– Просто еда, – поправил Деми. - Чем больше еды – тем, значит, праздничнее. О, а вот и Микки. Эйя, Микки!
Как показалось Рене, высокий смуглый парень совсем не рад был видеть Деми сан Котта. Но на Рену он посмотрел без неприязни.
– С праздником, - пискнула та.
В глазах Микки появился интерес.
– Надо говорить – не с праздником, а с днём Андреа.
Рена прижала ладошку к губам.
Ей ужасно хотелось узнать, кто такая Андреа – не святая же! Никогда Рене не доводилось слышать о святой с таким именем. Но Микки уже церемонно взял девушку под руку и спросил:
– Желаете подойти к ней?
– Конечно, – храбро ответила девушка. – А Деми?
– Какой такой Деми? – удивился Микки, словно Котт не шёл с ними рядом.
Рена решительно высвободила руку и схватила под локоть своего напарника. Он внушал ей больше доверия.
– Он мой друг, – сказала она. – И раз привёл меня, то имеет на это право и…

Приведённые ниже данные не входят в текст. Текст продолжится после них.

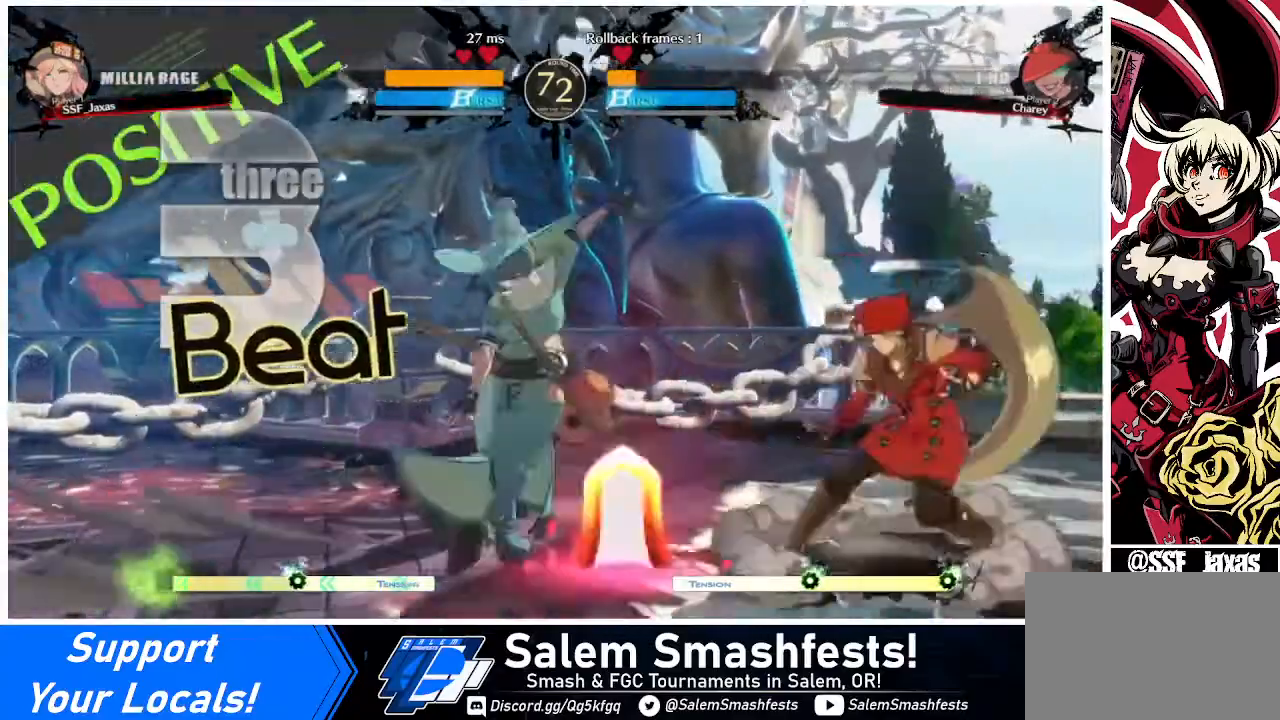
{"buttons": [], "events": [[40, "DPAD_LEFT", "up"], [120, "DPAD_UP", "down"], [160, "DPAD_RIGHT", "down"], [280, "DPAD_UP", "up"], [480, "DPAD_RIGHT", "up"]]}
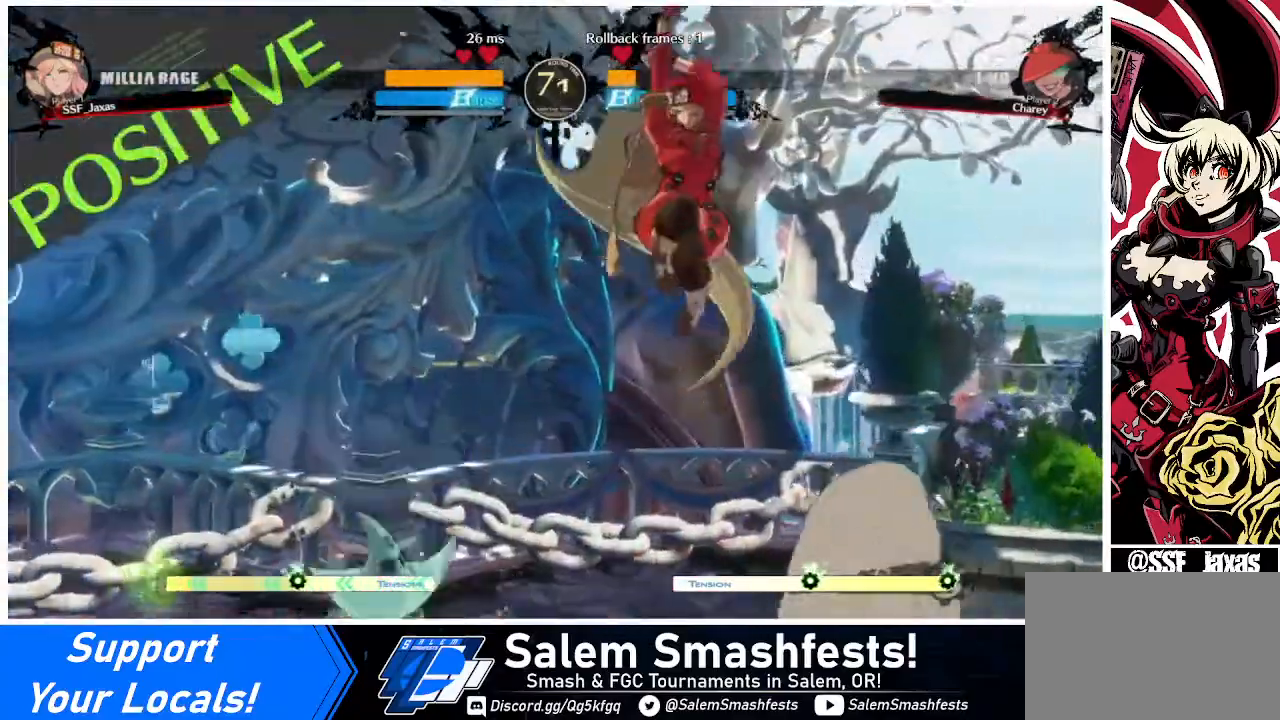
{"buttons": ["L1"], "events": [[200, "TRIANGLE", "down"], [240, "TRIANGLE", "up"], [400, "L1", "down"]]}
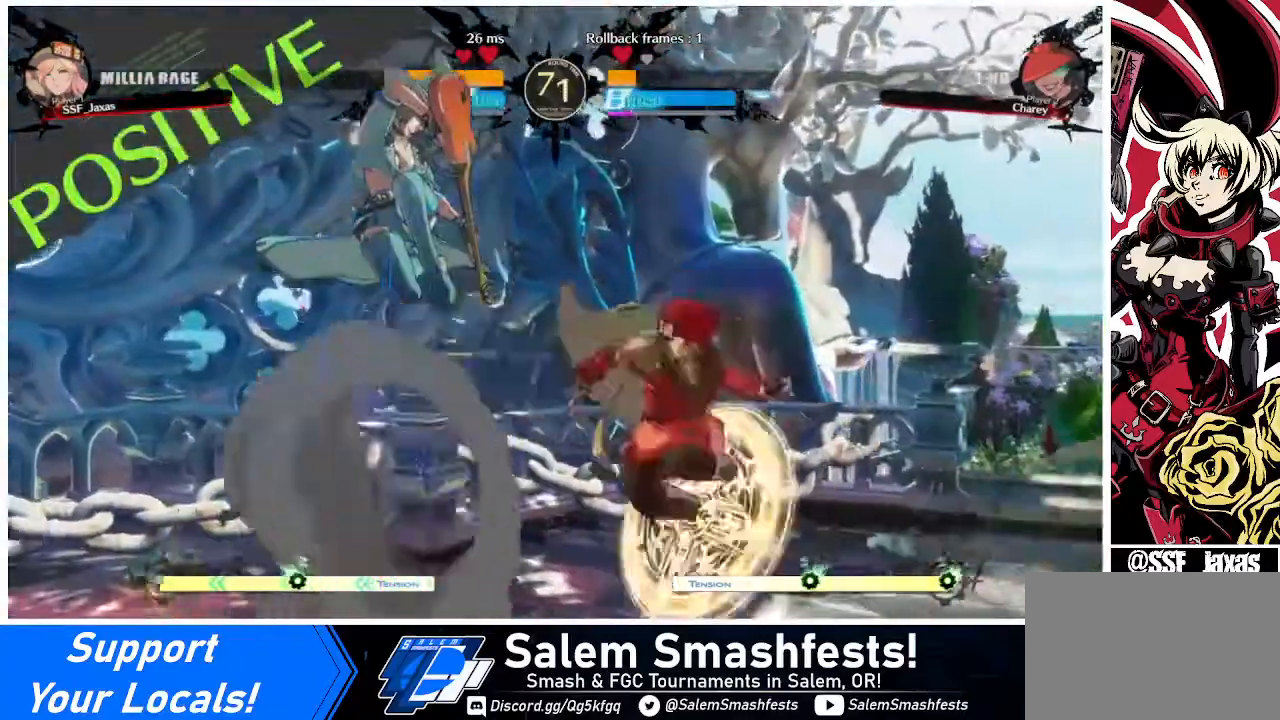
{"buttons": ["DPAD_DOWN", "DPAD_RIGHT"], "events": [[40, "L1", "up"], [480, "DPAD_DOWN", "down"], [480, "DPAD_RIGHT", "down"]]}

– Андреа в жизни не захочет видеть какого-то Деми, – заверил её Микки.
– А вы спрашивали?
– Она не слышит. И не видит, – тихо сказал Котт.
Тут где-то поблизости заиграла музыка – не слишком громкая для такой оживлённой улицы, но вполне различимая. И снова Рена узнала «Уличный оркестр Викки Делира».
У стены старого трёхэтажного дома сидела под полосатым солнечным зонтом женщина. Древняя, как мир, так показалось Рене. В свете загорающихся фонариков и мерцании углей в жаровне тускло блестели её белёсые глаза. Зачем ей был зонт? Неясно! А зачем ей, глухой, граммофон, что стоял у её ног? Рена не очень понимала.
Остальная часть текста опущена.